Your goal:
For the material below, state how many lines have the word "wall" in them, with no other words.

Records for this task:
<<<<

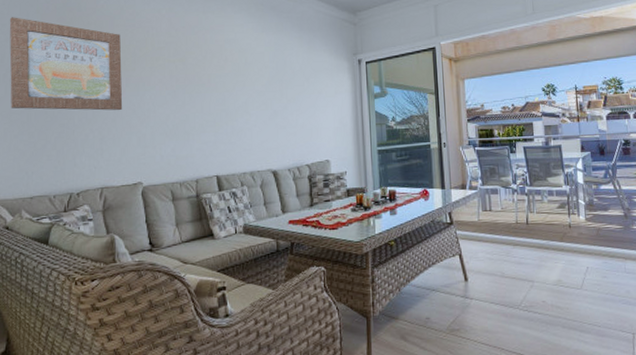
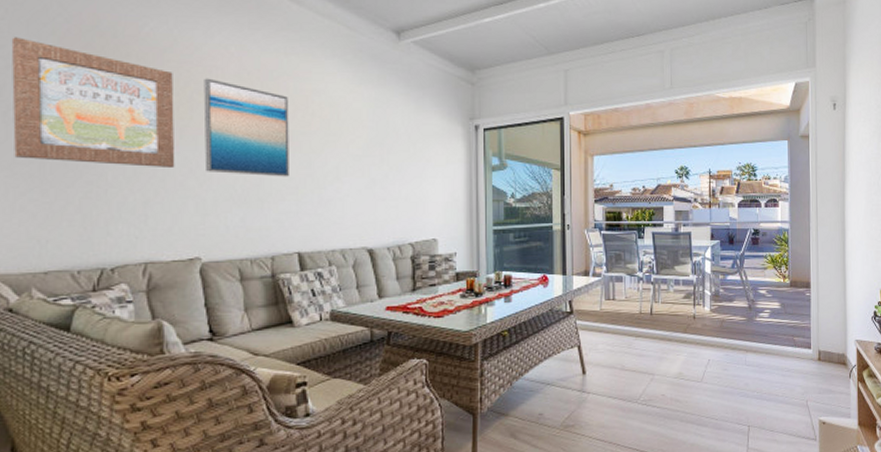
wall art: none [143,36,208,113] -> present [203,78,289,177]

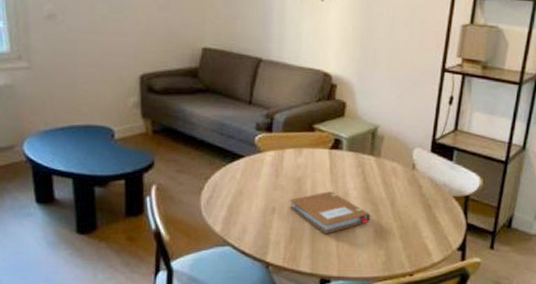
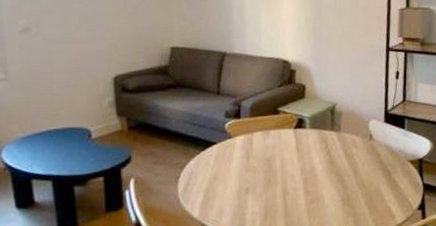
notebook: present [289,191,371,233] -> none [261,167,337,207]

>>>>
<<<<

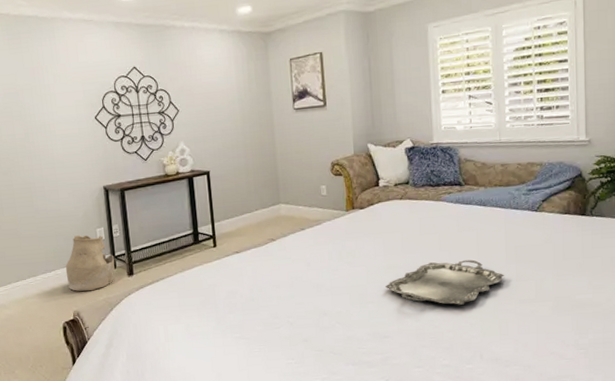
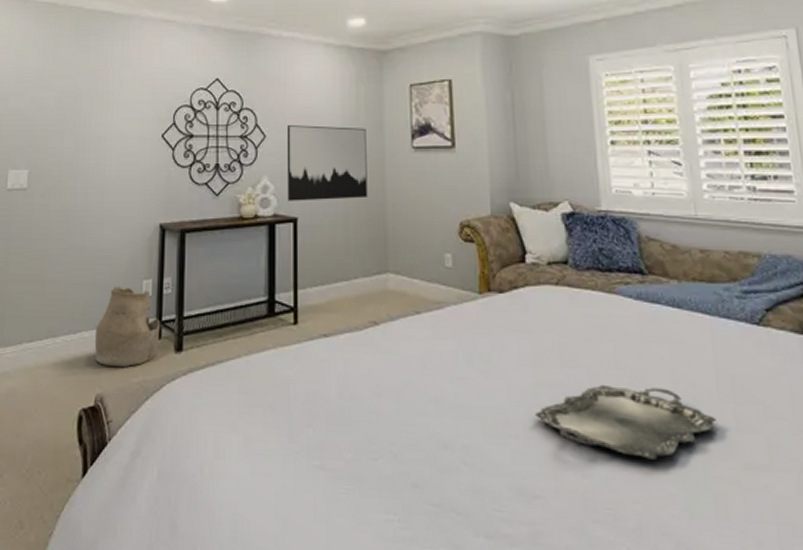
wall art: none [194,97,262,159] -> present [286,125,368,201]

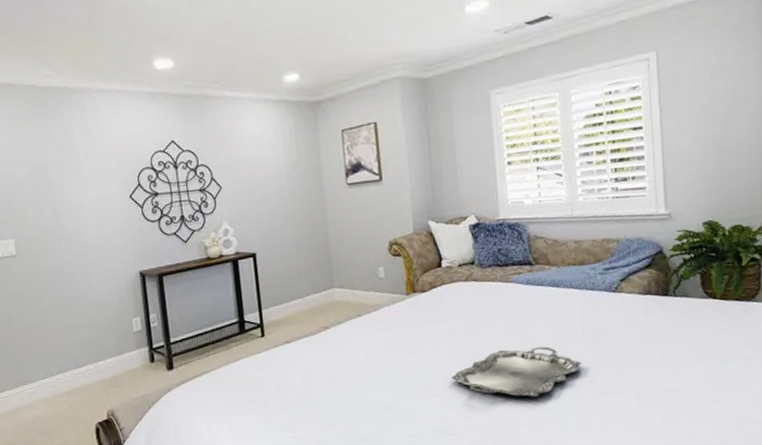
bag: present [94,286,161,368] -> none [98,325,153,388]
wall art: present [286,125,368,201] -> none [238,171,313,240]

>>>>

Result:
3